Selama ini, kata Bambang, penanganan kejahatan siber yang dilakukan oleh Polri masih berfokus pada pencemaran nama baik dan penyebaran berita bohong atau hoaks. Padahal, jenis kejahatan siber tidak hanya itu. Kasus seperti kebocoran data juga mendesak untuk dituntaskan karena menyangkut keamanan negara.
Dihubungi terpisah, Kepala Badan Reserse Kriminal Polri Komisaris Jenderal Agus Andrianto menegaskan komitmennya pada penuntasan kasus kejahatan siber. Namun, pada tahap awal, pihaknya harus mampu mendudukkan perkara secara jelas.

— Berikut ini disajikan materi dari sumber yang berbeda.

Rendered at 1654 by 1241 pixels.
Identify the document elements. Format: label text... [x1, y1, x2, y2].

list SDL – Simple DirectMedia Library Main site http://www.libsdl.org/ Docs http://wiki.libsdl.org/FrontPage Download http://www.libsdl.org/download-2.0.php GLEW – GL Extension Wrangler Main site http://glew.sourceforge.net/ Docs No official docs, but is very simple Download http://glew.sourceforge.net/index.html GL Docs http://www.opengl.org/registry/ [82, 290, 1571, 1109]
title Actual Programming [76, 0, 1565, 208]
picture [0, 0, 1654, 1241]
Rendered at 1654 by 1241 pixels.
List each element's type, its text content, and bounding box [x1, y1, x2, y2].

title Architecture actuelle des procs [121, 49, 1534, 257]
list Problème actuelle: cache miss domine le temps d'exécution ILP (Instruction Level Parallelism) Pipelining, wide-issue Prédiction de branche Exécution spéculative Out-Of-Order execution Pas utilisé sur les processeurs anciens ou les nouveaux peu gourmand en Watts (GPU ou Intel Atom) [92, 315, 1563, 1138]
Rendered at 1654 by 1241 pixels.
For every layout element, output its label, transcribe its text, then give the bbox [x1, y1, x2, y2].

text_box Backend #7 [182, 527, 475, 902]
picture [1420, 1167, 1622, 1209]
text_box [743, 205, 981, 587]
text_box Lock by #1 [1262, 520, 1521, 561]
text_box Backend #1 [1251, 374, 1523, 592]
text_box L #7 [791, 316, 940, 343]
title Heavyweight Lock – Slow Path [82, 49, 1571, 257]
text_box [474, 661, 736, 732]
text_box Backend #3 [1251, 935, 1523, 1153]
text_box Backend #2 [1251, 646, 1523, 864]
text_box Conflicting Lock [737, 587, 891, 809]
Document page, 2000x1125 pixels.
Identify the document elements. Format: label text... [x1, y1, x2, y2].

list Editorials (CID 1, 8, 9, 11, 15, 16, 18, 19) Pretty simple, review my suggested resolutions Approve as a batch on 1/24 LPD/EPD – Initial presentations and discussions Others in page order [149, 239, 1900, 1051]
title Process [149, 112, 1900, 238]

Terkait dengan pengungkapan kebocoran data, Agus mengaku membutuhkan waktu yang tidak sebentar. Penyidik harus memanggil sejumlah pihak untuk meminta klarifikasi karena banyak informasi yang harus digali agar tindak pidana dan pelakunya bisa terungkap dengan jelas.
”Memanggil orang untuk klarifikasi, kan, ada tenggat waktunya. Mereka bisa meminta tunda atau tidak hadir. Panggilan kedua juga dengan tenggat waktu, jadi memang butuh waktu,” kata Agus.
Ia menambahkan, hal ini berbeda dengan kasus penyebaran hoaks atau penistaan agama yang dianggap mengandung unsur pemecah belah persatuan bangsa. Dalam kasus tersebut, setelah bukti dan keterangan saksi didapatkan, penyidik akan meminta analisis dari ahli. Saat ini, jumlah ahli yang dapat membantu kerja tersebut cukup banyak sehingga kerja penyidikan pun lebih cepat.
Terkait dengan dugaan kebocoran data nasabah BRI Life, Agus mengatakan, pihaknya tengah melakukan penyelidikan awal mengenai informasi tersebut. Saat ini penyelidikan dilakukan oleh Direktorat Tindak Pidana Ekonomi Khusus.
Direktur Tindak Pidana Ekonomi Khusus Bareskrim Polri Brigadir Jenderal (Pol) Helmy Santika mengatakan, pihaknya masih mendalami informasi untuk menyimpulkan kebocoran data terjadi di mana dan seperti apa.
”Informasi ini awalnya muncul di media sosial, kemudian diambil media sehingga kami harus dalami terlebih dulu dan berkoordinasi dengan Direktorat Tindak Pidana Siber Bareskrim,” ujarnya.